Transact has unveiled the new Flexible Reversionary Trust (FRT) which it says will help advisers prepare for the April 2027 IHT changes when unused pension funds will be subject to IHT.
The move by the Treasury will potentially expose unused pensions to a 40% Inheritance Tax charge.
The new FRT is available on the Transact platform and expand's the firm's range of trusts, it says.
The firm adds that the trust launch will also strengthen its onshore and offshore bond proposition as advisers prepare for the planned IHT changes.
The new trust has been developed in response to adviser demand for products that help families plan for intergenerational wealth transfers, Transact says.
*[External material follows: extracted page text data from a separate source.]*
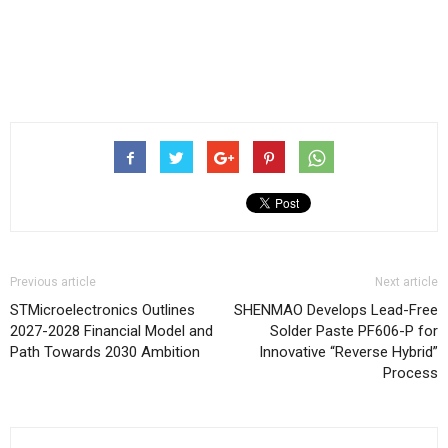
Previous article
Next article
STMicroelectronics Outlines
SHENMAO Develops Lead-Free
2027-2028 Financial Model and
Solder Paste PF606-P for
Path Towards 2030 Ambition
Innovative “Reverse Hybrid”
Process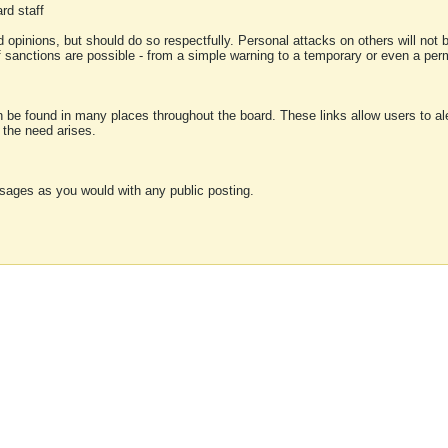
rd staff
 opinions, but should do so respectfully. Personal attacks on others will not
of sanctions are possible - from a simple warning to a temporary or even a p
an be found in many places throughout the board. These links allow users to ale
f the need arises.
sages as you would with any public posting.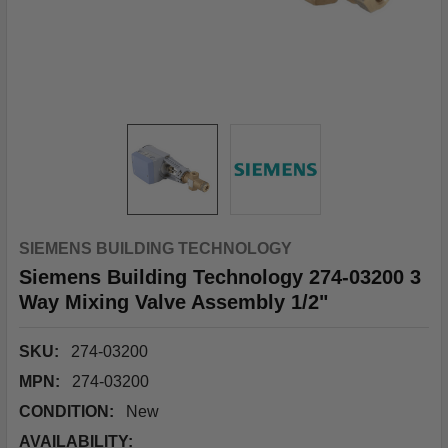
SIEMENS BUILDING TECHNOLOGY
Siemens Building Technology 274-03200 3
Way Mixing Valve Assembly 1/2"
SKU:
274-03200
MPN:
274-03200
CONDITION:
New
AVAILABILITY: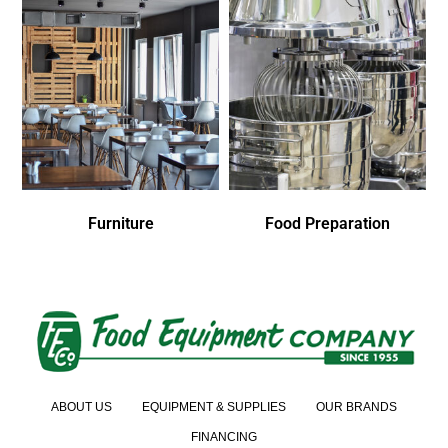
Furniture
Food Preparation
ABOUT US
EQUIPMENT & SUPPLIES
OUR BRANDS
FINANCING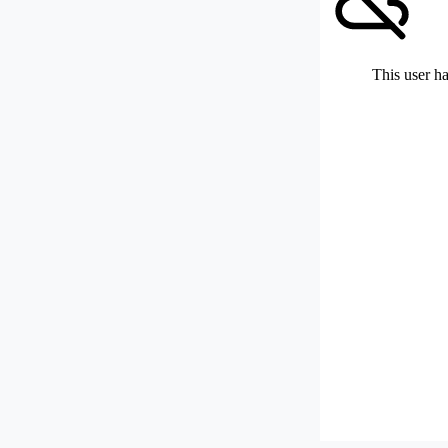
This user ha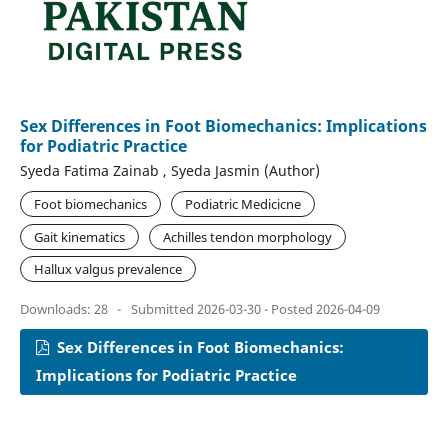
Sex Differences in Foot Biomechanics: Implications
for Podiatric Practice
Syeda Fatima Zainab , Syeda Jasmin (Author)
Foot biomechanics
Podiatric Medicicne
Gait kinematics
Achilles tendon morphology
Hallux valgus prevalence
Downloads: 28
-
Submitted 2026-03-30 - Posted 2026-04-09
Sex Differences in Foot Biomechanics:
Implications for Podiatric Practice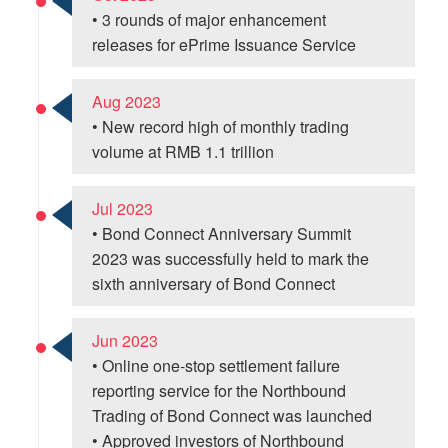
• 3 rounds of major enhancement
releases for ePrime Issuance Service
Aug 2023
• New record high of monthly trading
volume at RMB 1.1 trillion
Jul 2023
• Bond Connect Anniversary Summit
2023 was successfully held to mark the
sixth anniversary of Bond Connect
Jun 2023
• Online one-stop settlement failure
reporting service for the Northbound
Trading of Bond Connect was launched
• Approved investors of Northbound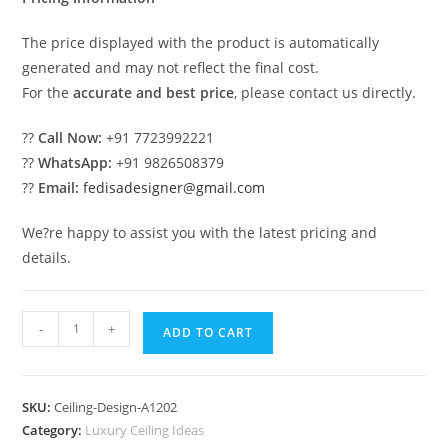
The price displayed with the product is automatically
generated and may not reflect the final cost.
For the
accurate and best price
, please contact us directly.
??
Call Now:
+91 7723992221
??
WhatsApp:
+91 9826508379
??
Email:
fedisadesigner@gmail.com
We?re happy to assist you with the latest pricing and
details.
Luxury
-
+
ADD TO CART
Ceiling
Design
Ring
SKU:
Ceiling-Design-A1202
Pop
Category:
Luxury Ceiling Ideas
Design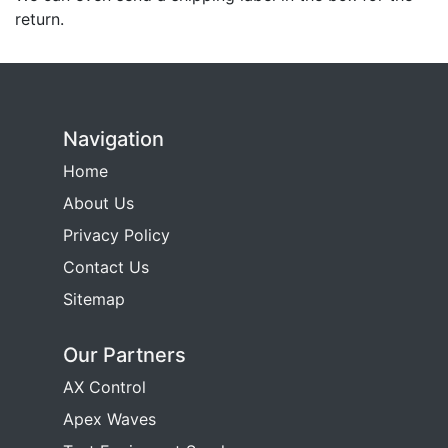
return.
Navigation
Home
About Us
Privacy Policy
Contact Us
Sitemap
Our Partners
AX Control
Apex Waves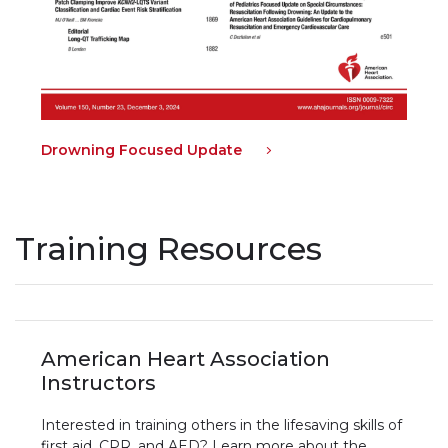
Drowning Focused Update
Training Resources
American Heart Association
Instructors
Interested in training others in the lifesaving skills of
first aid, CPR, and AED? Learn more about the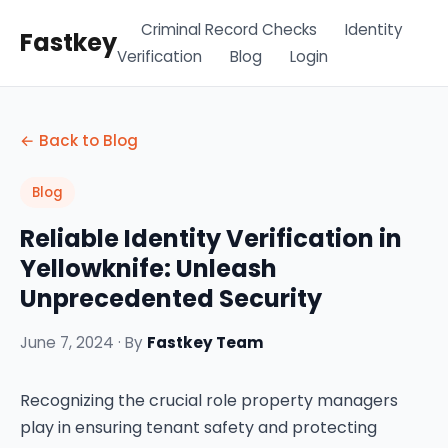
Criminal Record Checks
Identity
Fastkey
Verification
Blog
Login
← Back to Blog
Blog
Reliable Identity Verification in
Yellowknife: Unleash
Unprecedented Security
June 7, 2024 · By
Fastkey Team
Recognizing the crucial role property managers
play in ensuring tenant safety and protecting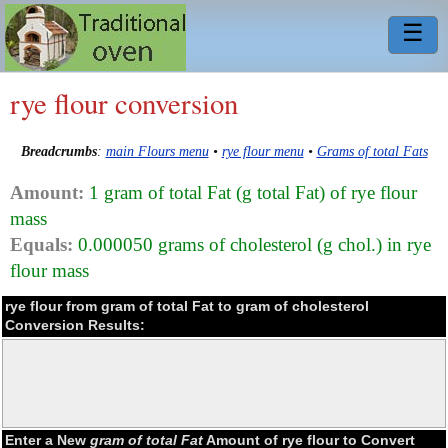
☰
rye flour conversion
Breadcrumbs
:
main Flours menu
•
rye flour menu
•
Grams of total Fats
Amount:
1 gram of total Fat (g total Fat) of rye flour
mass
Equals:
0.000050 grams of cholesterol (g chol.) in rye
flour mass
rye flour from gram of total Fat to gram of cholesterol
Conversion Results:
Enter a New
gram of total Fat
Amount of rye flour to Convert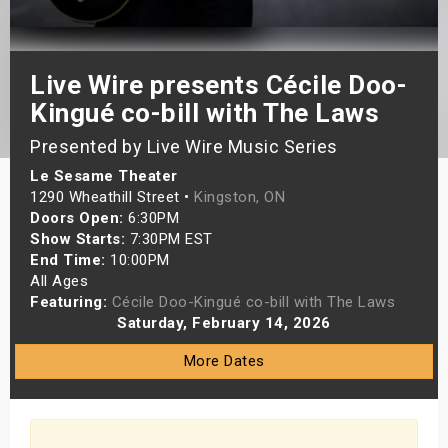
s
bute Shows
Live Wire presents Cécile Doo-
Kingué co-bill with The Laws
Presented by Live Wire Music Series
Le Sesame Theater
1290 Wheathill Street •
Kingston, ON
Doors Open:
6:30PM
Show Starts:
7:30PM EST
End Time:
10:00PM
All Ages
Featuring:
Cécile Doo-Kingué co-bill with The Laws
Saturday, February 14, 2026
More Dates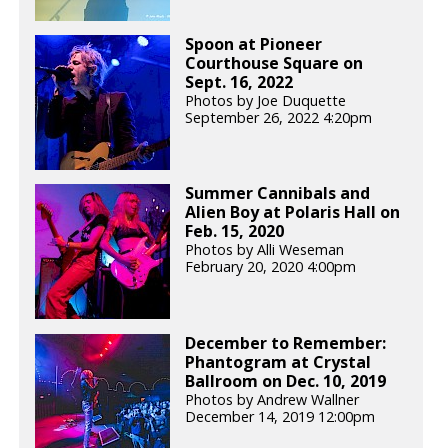
Spoon at Pioneer
Courthouse Square on
Sept. 16, 2022
Photos by Joe Duquette
September 26, 2022 4:20pm
Summer Cannibals and
Alien Boy at Polaris Hall on
Feb. 15, 2020
Photos by Alli Weseman
February 20, 2020 4:00pm
December to Remember:
Phantogram at Crystal
Ballroom on Dec. 10, 2019
Photos by Andrew Wallner
December 14, 2019 12:00pm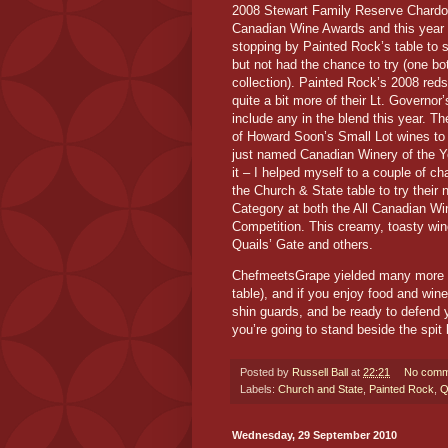
2008 Stewart Family Reserve Chardon
Canadian Wine Awards and this year l
stopping by Painted Rock’s table to s
but not had the chance to try (one bo
collection). Painted Rock’s 2008 reds
quite a bit more of their Lt. Governo
include any in the blend this year. The
of Howard Soon’s Small Lot wines to 
just named Canadian Winery of the Ye
it – I helped myself to a couple of c
the Church & State table to try thei
Category at both the All Canadian W
Competition. This creamy, toasty wine 
Quails’ Gate and others.
ChefmeetsGrape yielded many more tr
table), and if you enjoy food and wine
shin guards, and be ready to defend yo
you’re going to stand beside the spit
Posted by
Russell Ball
at
22:21
No comm
Labels:
Church and State
,
Painted Rock
,
Q
Wednesday, 29 September 2010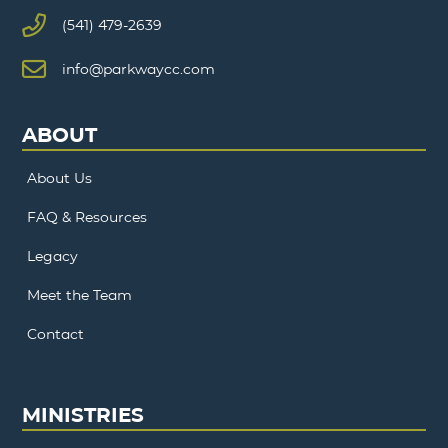
(541) 479-2639
info@parkwaycc.com
ABOUT
About Us
FAQ & Resources
Legacy
Meet the Team
Contact
MINISTRIES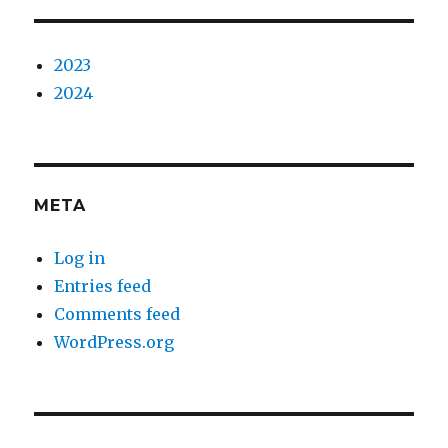
2023
2024
META
Log in
Entries feed
Comments feed
WordPress.org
With reliance on pensions as an IHT‑efficient vehicle set to diminish, Transact says it has seen advisers accelerate their use of bonds and trust‑based strategies for intergenerational planning.
The new FRT can be used in conjunction with Transact's onshore and offshore bond wrappers and is designed to support clients who wish to consider gifting wealth from their estate while maintaining flexibility.
The structure allows a lump‑sum gift into a discretionary trust with the option of pre‑scheduled capital payments back to the donor. Any growth on the investment is outside the estate, while the original gift can fall outside the estate after seven years.
The FRT launch sits alongside wider enhancements to the platform, including online set‑up for bonds and trusts, improved chargeable gains support and ongoing investment in digital workflows.
Andrew Cullen‑Jones, chief development officer at Transact, said: “The changes due in April 2027 that make pension wealth subject to IHT represent the biggest change to Financial Planning in over a decade.
"Advisers are reassessing long-established estate planning strategies and looking more closely at alternative structures for passing wealth between generations. We've seen a marked increase in interest in bonds and trusts over the past year as advisers prepare clients for these changes."